Sister and brother-in-law live in a privileged bubble and have convinced themselves — perhaps for self-esteem — that they have done it all on their own.

Dear Lisi: My sister married a nice guy, but we all know her reasons behind the choice. Money. We grew up not poor, but we never had extras or any luxuries. The public school we attended was in a wealthier part of town, but was somehow our catchment. Consequently, our friendships as children were all with very upper middle-class families.

We never went on vacation as a family, unless it was car camping, or a road trip to stay with extended family. But every once in a while, my sister or I would get invited to join a friend’s family in Florida, or Barbados, or once even on a cruise.

We saw how our friends lived and we would whisper at night how we were going to have all those things when we grew up. The desire for more spurred us both on to great well-paying careers and by our mid-20s, I knew we both had achieved the possibility of living “better” than how we were raised.

I married a man with a good career and, as a double income family, we have been able to give our children lots of perks and a nice life. But my sister wanted more. When this guy came knocking, she took one look at his bank balance and said yes.

They live a very nice life, own several homes, travel extensively, send their children to private school, etc. My sister still works, but only part-time. Her husband uses his family money to run with ideas. Some work, most don’t. As I said, he’s nice, but….

My problem is two-fold: she acts like she worked her butt off for all their trappings and deserves everything she has; and he is boring, not the brightest bulb, and also acts as though he did it all single-handedly. They’re both becoming hard to take.

Sub-par Sister

You didn’t really ask a question but I’m going to surmise that your issue is that you are having trouble being in their presence. To be honest, they’re not doing anything “wrong” other than boasting, which is ugly. The two of them sound like they’re living in a privileged bubble and have convinced themselves — perhaps for self-esteem — that they have done it all on their own.

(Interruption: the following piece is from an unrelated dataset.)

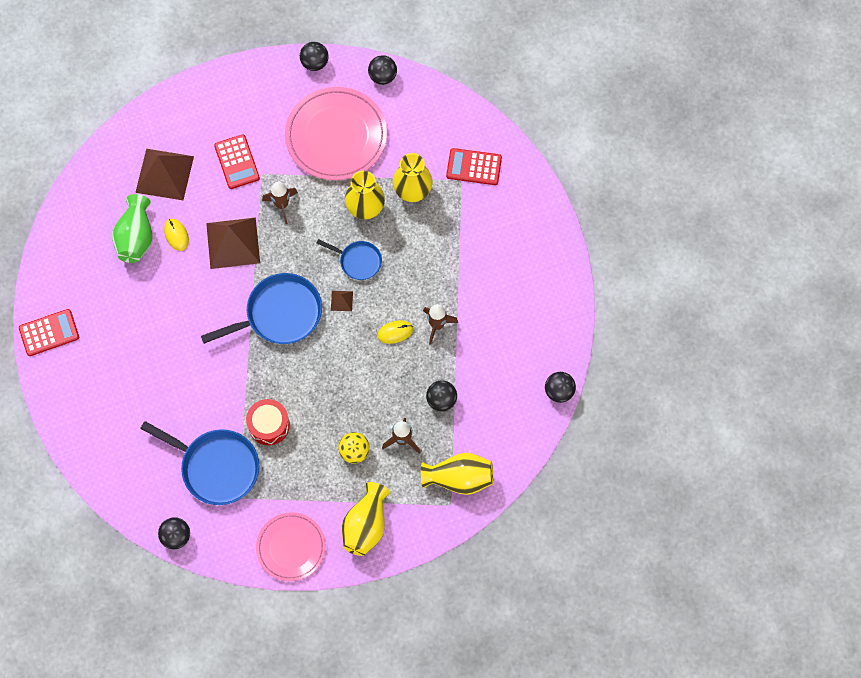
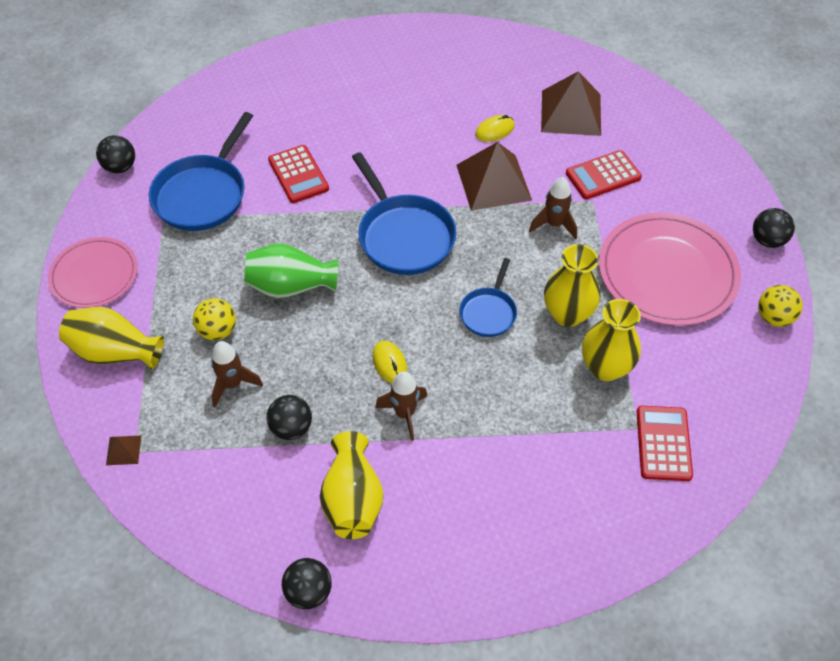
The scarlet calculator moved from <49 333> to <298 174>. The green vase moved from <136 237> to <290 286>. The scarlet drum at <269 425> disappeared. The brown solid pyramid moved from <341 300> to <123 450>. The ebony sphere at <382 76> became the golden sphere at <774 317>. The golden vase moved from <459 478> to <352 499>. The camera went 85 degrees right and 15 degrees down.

You know that’s not true and that’s what’s bothering you. The lie. She’s your sister, not your appendage. You don’t have to spend that much time with her if you don’t want to. But as your sister, you could say something to her quietly.

Start by telling her how proud you are of her accomplishments, how much you love her children, etc. And then add how fortunate she is to have found a great guy who can provide all the things she could ever want. If she argues her false narrative, tell her she doesn’t have to prove anything to you. And let it go.

She’s not going to change, but she may tamper her dialogue around you.

Reader’s Commentary regarding the feedback (Feb. 15) on the column about the married woman debating whether or not to tell her husband about her same-sex relationship before marriage (Jan.18):

“I side with the reader’s response to not share the information with her husband, but to work with a therapist on lingering issues that she has. There are three possible outcomes of opening up to her husband: positive, negative, and neutral. Therefore, there is a 33 per cent chance of a negative outcome.

“That seems like a significant risk to her marriage.”

FEEDBACK regarding your reply to the middle school student who doesn’t think LGBTQ+ education is necessary (Feb. 11):

“I just wanted to thank you because it makes the case even stronger to yank my child out of the public school system and home school instead. There’s no way I want him learning about this crap at school.

“What happened to the three Rs (reading, ’riting, and ’rithmatic) and other subjects vital to the education of our children?

“Sad to see you support this kind of “schooling.”

Lisi — Whoa! Please do not thank me for your closed-minded way of thinking. Teaching children about sexuality, including everything from heterosexuality through the LGBTQ+ spectrum, is definitely an integral part of our children’s education. That’s what school is all about — teaching children everything.

One can argue that not everything taught in schools is useful on a day-to-day basis, but that topic sure is! I hope you leave your children in the school system, so they can broaden their worlds, and perhaps teach you about tolerance and inclusivity.